한편 computed torque는 시간에 대한 5차 다항식 quintic 함수와 잘 어울리는데, 이는 q, qdot, qdotdot 계산을 위해 그리고 미분 가능한 구간을 위해 5차 다항식이 필요하기 때문입니다. (ROS2 joint trajectory planner와의 조합이 기대되는 부분입니다.)

q_dotdot_des = np.zeros(len(joint_ids))
q_dot_des = np.zeros(len(joint_ids))

위와 같이 목표 관절각속도 q_dotdot_des와 목표 관절각가속도 q_dot_des를 zero로 덮어쓰면 컨트롤러가 목표 궤적이 정지해있다고 인식하는 computed torque setpoint control 문제가 됩니다.

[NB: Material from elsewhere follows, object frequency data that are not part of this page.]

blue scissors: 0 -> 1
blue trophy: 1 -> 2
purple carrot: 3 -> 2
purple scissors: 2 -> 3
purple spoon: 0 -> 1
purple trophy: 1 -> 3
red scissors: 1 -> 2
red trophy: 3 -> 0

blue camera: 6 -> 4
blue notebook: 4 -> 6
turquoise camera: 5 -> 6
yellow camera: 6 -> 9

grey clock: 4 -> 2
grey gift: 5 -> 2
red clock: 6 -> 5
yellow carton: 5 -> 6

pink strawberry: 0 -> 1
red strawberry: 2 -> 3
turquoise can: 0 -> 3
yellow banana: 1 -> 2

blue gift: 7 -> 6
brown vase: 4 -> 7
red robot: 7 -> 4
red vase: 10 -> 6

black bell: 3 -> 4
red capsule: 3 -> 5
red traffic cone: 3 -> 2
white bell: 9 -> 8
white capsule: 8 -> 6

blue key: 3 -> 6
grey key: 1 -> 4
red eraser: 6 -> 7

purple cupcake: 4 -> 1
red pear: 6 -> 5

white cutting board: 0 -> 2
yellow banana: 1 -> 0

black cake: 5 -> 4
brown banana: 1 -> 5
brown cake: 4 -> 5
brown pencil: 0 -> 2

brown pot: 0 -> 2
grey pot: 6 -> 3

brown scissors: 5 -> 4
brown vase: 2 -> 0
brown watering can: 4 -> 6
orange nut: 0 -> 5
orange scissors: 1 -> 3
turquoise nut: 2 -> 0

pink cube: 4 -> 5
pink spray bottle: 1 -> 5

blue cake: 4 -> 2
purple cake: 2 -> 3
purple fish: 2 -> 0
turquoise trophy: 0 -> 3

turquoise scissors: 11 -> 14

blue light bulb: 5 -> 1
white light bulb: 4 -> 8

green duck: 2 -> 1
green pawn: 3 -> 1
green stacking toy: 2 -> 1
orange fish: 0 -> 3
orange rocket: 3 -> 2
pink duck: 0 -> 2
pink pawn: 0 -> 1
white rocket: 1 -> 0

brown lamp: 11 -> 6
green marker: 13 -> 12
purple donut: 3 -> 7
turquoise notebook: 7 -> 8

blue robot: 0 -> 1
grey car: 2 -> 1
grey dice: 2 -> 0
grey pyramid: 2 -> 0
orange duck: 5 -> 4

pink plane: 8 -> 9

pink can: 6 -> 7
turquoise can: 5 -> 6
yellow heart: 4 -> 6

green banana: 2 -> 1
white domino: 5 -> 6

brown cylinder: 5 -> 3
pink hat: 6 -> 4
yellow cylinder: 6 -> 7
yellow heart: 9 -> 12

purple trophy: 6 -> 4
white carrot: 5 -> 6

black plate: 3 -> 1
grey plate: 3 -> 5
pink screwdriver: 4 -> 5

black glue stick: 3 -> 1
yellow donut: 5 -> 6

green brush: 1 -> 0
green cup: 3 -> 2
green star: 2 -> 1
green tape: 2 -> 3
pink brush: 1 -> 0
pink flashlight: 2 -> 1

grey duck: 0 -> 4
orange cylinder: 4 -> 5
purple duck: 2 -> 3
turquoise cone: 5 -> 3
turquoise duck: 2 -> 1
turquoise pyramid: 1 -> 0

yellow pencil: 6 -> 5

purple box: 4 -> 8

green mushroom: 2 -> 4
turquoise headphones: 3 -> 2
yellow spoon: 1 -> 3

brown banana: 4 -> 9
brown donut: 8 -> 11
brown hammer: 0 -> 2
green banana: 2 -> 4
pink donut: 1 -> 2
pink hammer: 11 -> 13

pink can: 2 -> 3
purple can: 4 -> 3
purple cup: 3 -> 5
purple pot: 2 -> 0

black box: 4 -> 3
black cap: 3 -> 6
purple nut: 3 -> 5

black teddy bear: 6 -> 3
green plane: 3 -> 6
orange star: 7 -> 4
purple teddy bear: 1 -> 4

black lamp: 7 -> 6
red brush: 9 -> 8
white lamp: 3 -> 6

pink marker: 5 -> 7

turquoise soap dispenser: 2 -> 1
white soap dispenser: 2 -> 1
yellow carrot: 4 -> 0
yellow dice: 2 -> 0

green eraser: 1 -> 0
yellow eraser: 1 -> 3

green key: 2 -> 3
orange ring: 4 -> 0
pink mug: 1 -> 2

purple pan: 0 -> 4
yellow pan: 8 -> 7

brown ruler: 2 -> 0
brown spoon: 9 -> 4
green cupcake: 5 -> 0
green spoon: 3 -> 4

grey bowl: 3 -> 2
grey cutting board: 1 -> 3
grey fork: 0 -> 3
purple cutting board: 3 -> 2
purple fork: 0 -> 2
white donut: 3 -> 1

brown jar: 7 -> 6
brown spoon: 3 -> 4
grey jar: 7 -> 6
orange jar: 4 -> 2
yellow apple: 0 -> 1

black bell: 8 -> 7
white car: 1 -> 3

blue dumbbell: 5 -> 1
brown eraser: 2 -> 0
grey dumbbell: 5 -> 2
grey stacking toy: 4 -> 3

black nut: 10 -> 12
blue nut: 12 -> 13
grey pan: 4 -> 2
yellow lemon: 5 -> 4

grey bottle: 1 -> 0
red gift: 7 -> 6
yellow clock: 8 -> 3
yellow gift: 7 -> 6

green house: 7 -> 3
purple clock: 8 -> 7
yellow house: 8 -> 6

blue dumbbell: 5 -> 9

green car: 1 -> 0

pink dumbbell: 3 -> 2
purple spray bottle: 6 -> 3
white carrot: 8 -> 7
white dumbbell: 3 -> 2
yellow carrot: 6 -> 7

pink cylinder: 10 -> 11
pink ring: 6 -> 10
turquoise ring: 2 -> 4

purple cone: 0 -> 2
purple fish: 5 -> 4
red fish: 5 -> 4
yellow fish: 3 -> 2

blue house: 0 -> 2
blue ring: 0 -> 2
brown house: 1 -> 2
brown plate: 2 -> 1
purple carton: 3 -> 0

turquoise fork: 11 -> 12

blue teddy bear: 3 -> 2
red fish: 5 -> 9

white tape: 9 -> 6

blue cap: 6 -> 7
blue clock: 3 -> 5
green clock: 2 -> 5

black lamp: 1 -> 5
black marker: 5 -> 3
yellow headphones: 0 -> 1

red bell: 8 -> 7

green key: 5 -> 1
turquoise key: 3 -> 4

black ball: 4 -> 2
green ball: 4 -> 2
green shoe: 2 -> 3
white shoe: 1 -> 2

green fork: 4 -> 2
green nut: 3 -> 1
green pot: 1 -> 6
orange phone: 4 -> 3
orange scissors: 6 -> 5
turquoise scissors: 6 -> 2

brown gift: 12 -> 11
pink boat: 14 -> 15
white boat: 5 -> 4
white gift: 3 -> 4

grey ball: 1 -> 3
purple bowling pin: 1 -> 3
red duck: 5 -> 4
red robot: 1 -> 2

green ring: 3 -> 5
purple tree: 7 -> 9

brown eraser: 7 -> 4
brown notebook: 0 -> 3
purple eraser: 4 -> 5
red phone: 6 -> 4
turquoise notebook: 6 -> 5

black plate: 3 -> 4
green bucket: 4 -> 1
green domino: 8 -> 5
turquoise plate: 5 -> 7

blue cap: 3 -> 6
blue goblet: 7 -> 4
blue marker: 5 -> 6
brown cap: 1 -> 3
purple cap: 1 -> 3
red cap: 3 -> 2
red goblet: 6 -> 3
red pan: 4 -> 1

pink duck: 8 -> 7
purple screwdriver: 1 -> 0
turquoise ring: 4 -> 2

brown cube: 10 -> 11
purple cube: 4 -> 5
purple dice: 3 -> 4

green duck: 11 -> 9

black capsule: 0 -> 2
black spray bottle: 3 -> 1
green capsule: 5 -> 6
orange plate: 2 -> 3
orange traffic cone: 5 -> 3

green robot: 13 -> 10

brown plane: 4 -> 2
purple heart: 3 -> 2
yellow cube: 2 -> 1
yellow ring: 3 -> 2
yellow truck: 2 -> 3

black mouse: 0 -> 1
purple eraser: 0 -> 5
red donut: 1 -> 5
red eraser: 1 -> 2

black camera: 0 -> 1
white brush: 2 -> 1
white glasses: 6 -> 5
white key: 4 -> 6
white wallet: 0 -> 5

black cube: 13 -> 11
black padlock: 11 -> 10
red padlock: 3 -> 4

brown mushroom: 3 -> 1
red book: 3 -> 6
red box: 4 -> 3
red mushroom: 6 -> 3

PD controller (for finger)

position actuator 버전에서 mujoco는 내부적으로 P 계열 제어기를 사용하는데 dampratio 설정을 통해 damping 성격의 항도 포함할 수 있습니다. 다만 motor actuator 버전에서는 ctrl이 더 이상 목표 관절각이 아니라 직접 torque 명령이므로, 같은 servo 효과를 코드 레벨에서 재구성할 필요가 있었습니다. 따라서 손가락에는 \(k_p(q_{des}-q)-k_d\dot q\) 형태의 PD torque controller를 사용하여 grasping phase에 따라 gain을 조절할 수 있게 했습니다.

finger_pd_control()은 position actuator가 아닌 motor actuator 손가락에 직접 torque를 넣기 위한 단순 PD 제어기입니다. kinematic mode와 마찬가지로 먼저 각 joint range를 alpha에 대해 보간합니다.

dexjoco demo에서는 이 baseline finger PD 대신 Allegro position actuator에 open/closed pose를 직접 target으로 넣는 방식을 사용했습니다. grasp 안정성을 먼저 확인하기 위해 손 제어를 torque-level까지 내리지 않고, arm의 site tracking과 hand의 position actuator grasp를 분리한 형태입니다.

q_des = (1 - alpha[0]) * thumb_q_open[index] + alpha[0] * thumb_q_closed[index]
q = data.qpos[qpos_id]
qdot = data.qvel[dof_id]

tau = kp * (q_des - q) - kd * qdot

tau = np.clip(tau, -tau_max, tau_max)
if model.actuator_ctrllimited[actuator_id]:
    lo, hi = model.actuator_ctrlrange[actuator_id]
    tau = np.clip(tau, lo, hi)

data.ctrl[actuator_id] = tau

이 함수의 핵심은 손가락을 IK로 풀지 않고 grasp slider alpha를 관절 목표각으로 바꾼 뒤, 현재 관절각/속도 오차로 motor torque를 계산하는 것입니다.

Jacobian

Jacobian은 IK에서만 쓰인 것이 아니라, 현재 body/site가 선택된 관절 속도에 의해 어떻게 움직이는지 읽고 task-space 명령을 joint-space 명령으로 바꾸는 공통 연결부로 사용했습니다. 또한 mujoco가 전체 model.nv 자유도 기준의 Jacobian을 채워주므로, 항상 필요한 dof column만 잘라서 사용했습니다.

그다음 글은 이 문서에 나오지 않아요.